My mother passed away suddenly owing a substantial amount on her car. She was with the RBS and did not have PPI. She had, however, paid off more than half of the debt owed. The bank will not discuss our rights/responsibilities as her children other than to keep asking for the money (and the car).
I need to know where I stand on this legally speaking? Can I just hand the car back or must I continue paying for it? Obviously I don't much fancy their suggestion of handing the car back and continuing to pay for the finance.
Apologies if this should have been posted in the legal section.
Thanks for your help


----------



## bond-007 (4 Oct 2007)

Firstly, May I offer my condolences on the death of your mother. 

They can take the car back now if they wished. Also they can pursue the estate of your mother for the rest of the money. You as a child are not personally liable for your late mothers debts unless you or another child acted as a guarantee on the car loan. 

Do you have a solicitor acting for the estate of your late mother? If so refer the RBS to the solicitor and request that they do not contact you or your family directly. I certainly would not continue to pay the finance unless you want to hang onto the car for yourself.

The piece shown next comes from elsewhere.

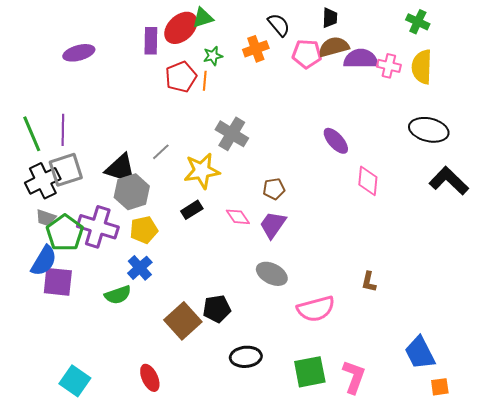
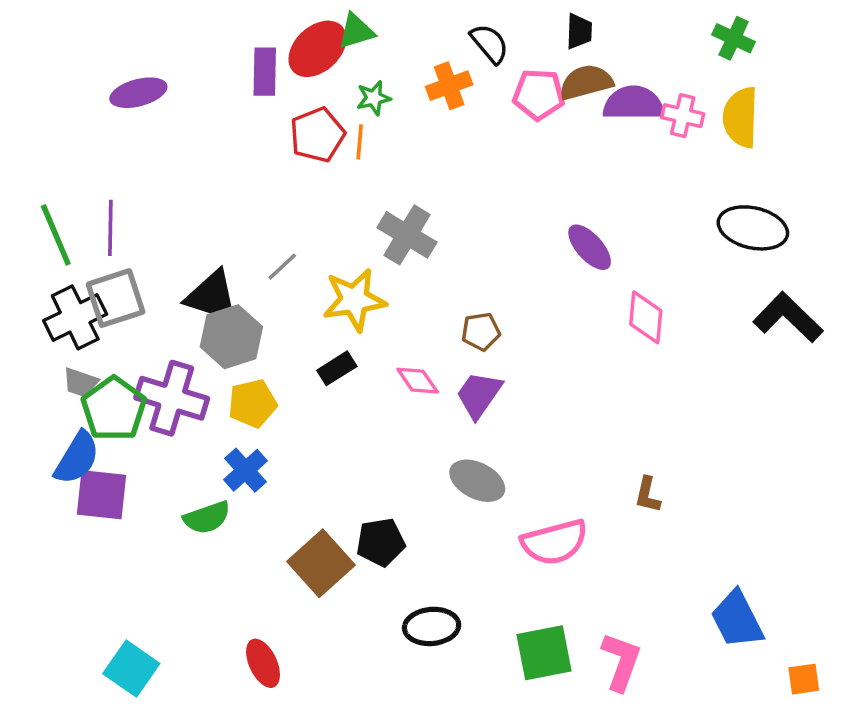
orange square: (440, 387) -> (804, 679), moved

I had a similar problem with PTSB where they perused my family for outstanding finance after the death of the borrower. They were relentless until we set our solicitor on them. They were insisting that they be paid now and in full. They were told no money was available until probate was completed and insurance monies were released. This still would not do them and they wanted the family to pay up themselves. The solicitor advised them if they continued to contact the family he would sue them for harassment. Only then did the hassle stop.


----------



## Brendan Burgess (4 Oct 2007)

I will leave this to some of the legal experts to confirm, but this is my view on it. 

If it's an ordinary loan for a car, the car belongs to the estate and the estate owes the money to the lender.  If there is insufficient assets in the estate to pay off the loan, you should sell the car and pay off the loan. 

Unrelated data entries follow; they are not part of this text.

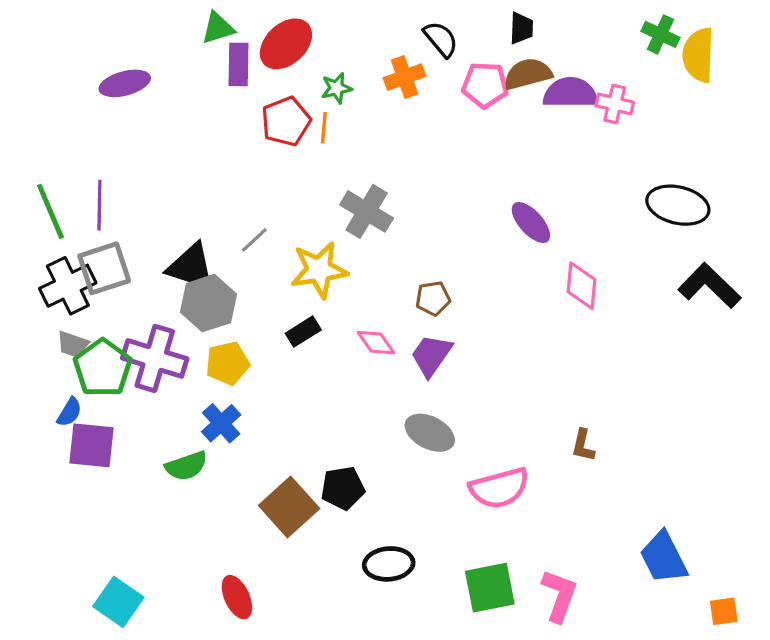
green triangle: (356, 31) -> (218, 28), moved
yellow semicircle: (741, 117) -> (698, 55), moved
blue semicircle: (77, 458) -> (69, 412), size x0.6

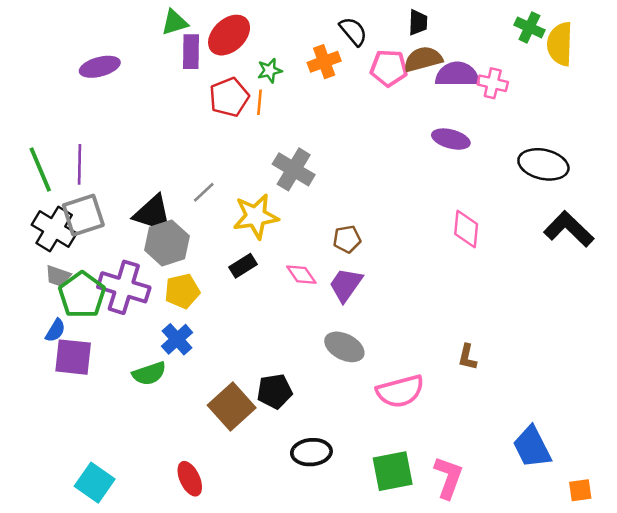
purple ellipse: (531, 223) -> (451, 139), moved, turned -33
black cross: (68, 286) -> (54, 229), turned -33

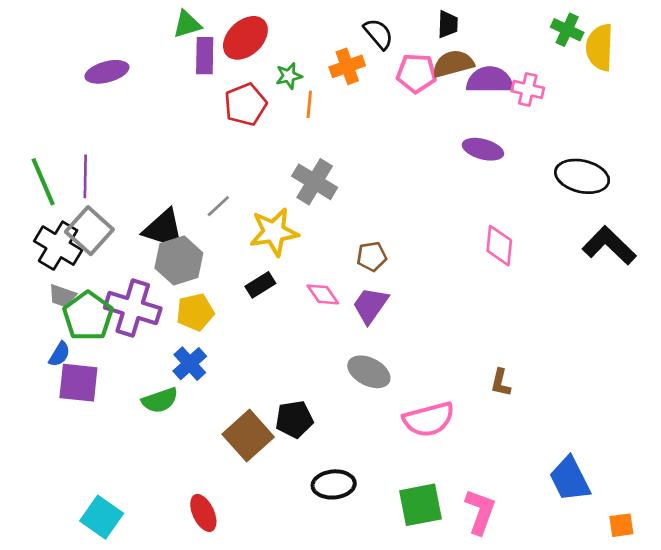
orange line: (259, 102) -> (309, 104), moved
gray square: (83, 215) -> (89, 231), turned -30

If it's a hire purchase agreement, the car belongs to the finance company. You probably would have the option of returning the car and walking away from it. But if the amount outstanding is less than the value of the car, you should seek an agreement with the Hire purchase company. 

Have you got the loan or HP agreement? Does it cover death? 

Brendan


----------



## Thrifty (5 Oct 2007)

If it's a hire purchase and if over half of the hire purchase is paid you can end the agremeent early by handing back the car under the halfway rule. It's a requirement of Hire Purchase agreements that this condition is in the contract. It's important that you clearly state this rule and don't just surrender the car. You need to find out how much has been paid off the agreement. if it's slightly less than half then there is still the option on handing the car back under the halfway rule and making up the difference.

I suggest you contact IFSRA (Irish Financial Services Regulatory Authority) 1890 777777 or check out their site at www.itsyourmoney.ie. the Hire Purchase provider doesn't seem to want to remind you of this right under the contract.


----------



## csirl (5 Oct 2007)

All inquiries about the debt should be referred to the estate. It is not up to you to sort out or decide whether or not payment should be made - indeed it would be very improper to do so without the permission of the estate and because probate has not been completed. Remember, the estate, not you, legally owns and is responsible for the car.

They should not be seeking money from you or your family and if they are, this would be regarded as illegal and unethical practice - should be reported to the financial regulator. 

My advice would be to write back saying the person who owes the money is deceased and give details of whoever is the Executor of the estate. Alternatively, you could pass on the requests for money to the Executor and get him/her to deal with it (as this is their function). If they persist on contacting you, set the financial regulator on them.


----------